_ABOUT THIS EXERCISE_: Where does the word "time" show up in the data? Please find each such line and copy it.

Rendered images with source text
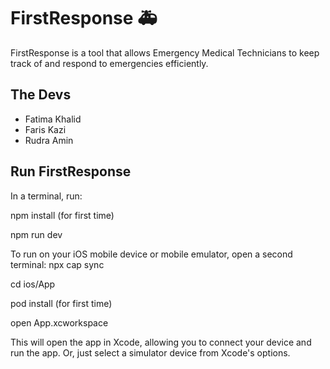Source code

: 
# FirstResponse :ambulance:
FirstResponse is a tool that allows Emergency Medical Technicians to keep track of and respond to emergencies efficiently.


## The Devs
* Fatima Khalid
* Faris Kazi
* Rudra Amin

## Run FirstResponse
In a terminal, run:


npm install (for first time)


npm run dev

To run on your iOS mobile device or mobile emulator, open a second terminal:
npx cap sync


cd ios/App



pod install (for first time)



open App.xcworkspace



This will open the app in Xcode, allowing you to connect your device and run the app. Or, just select a simulator device from Xcode's options.


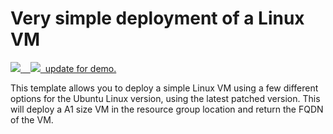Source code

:# Very simple deployment of a Linux VM

<a href="https://portal.azure.com/#create/Microsoft.Template/uri/https://github.com/seagullmei/-.git" target="_blank">
    <img src="http://azuredeploy.net/deploybutton.png"/>
</a>
<a href="http://armviz.io/#/?load=https://github.com/seagullmei/-.git" target="_blank">
    <img src="http://armviz.io/visualizebutton.png"/>  update for demo.
</a>


This template allows you to deploy a simple Linux VM using a few different options for the Ubuntu Linux version, using the latest patched version. This will deploy a A1 size VM in the resource group location and return the FQDN of the VM.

_WRITTEN SOLUTION_:
npm install (for first time)
pod install (for first time)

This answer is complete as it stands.